* [OBJECTIVE] Please retype, word for word, the lines of the listing from the line containing "Document page, 1654x931 pixels." through the last line of the listing, including both.

[Element placement data]
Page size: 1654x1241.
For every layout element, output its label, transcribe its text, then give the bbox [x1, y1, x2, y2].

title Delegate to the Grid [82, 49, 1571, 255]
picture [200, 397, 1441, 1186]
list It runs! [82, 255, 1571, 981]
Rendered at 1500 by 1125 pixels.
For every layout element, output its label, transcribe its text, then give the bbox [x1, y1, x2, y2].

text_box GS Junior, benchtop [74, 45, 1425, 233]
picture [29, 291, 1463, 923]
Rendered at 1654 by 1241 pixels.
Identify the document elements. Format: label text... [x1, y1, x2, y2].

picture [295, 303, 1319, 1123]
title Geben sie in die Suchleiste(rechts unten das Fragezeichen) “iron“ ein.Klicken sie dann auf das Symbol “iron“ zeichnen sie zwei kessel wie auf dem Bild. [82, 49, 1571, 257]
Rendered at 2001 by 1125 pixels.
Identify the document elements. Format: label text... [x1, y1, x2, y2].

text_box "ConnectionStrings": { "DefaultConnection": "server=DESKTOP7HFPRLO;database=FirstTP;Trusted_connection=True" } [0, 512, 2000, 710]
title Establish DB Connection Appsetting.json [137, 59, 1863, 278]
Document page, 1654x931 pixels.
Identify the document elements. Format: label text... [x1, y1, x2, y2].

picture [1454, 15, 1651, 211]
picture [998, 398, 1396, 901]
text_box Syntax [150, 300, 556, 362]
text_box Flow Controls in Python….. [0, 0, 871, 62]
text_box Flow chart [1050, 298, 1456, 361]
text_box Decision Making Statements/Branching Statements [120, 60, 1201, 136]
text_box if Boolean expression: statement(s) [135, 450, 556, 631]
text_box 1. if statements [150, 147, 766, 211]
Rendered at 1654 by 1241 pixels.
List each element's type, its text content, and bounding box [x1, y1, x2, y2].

* [FINAL RESULT]
Document page, 1654x931 pixels.
Identify the document elements. Format: label text... [x1, y1, x2, y2].

picture [1454, 15, 1651, 211]
picture [998, 398, 1396, 901]
text_box Syntax [150, 300, 556, 362]
text_box Flow Controls in Python….. [0, 0, 871, 62]
text_box Flow chart [1050, 298, 1456, 361]
text_box Decision Making Statements/Branching Statements [120, 60, 1201, 136]
text_box if Boolean expression: statement(s) [135, 450, 556, 631]
text_box 1. if statements [150, 147, 766, 211]
Rendered at 1654 by 1241 pixels.
List each element's type, its text content, and bounding box [x1, y1, x2, y2].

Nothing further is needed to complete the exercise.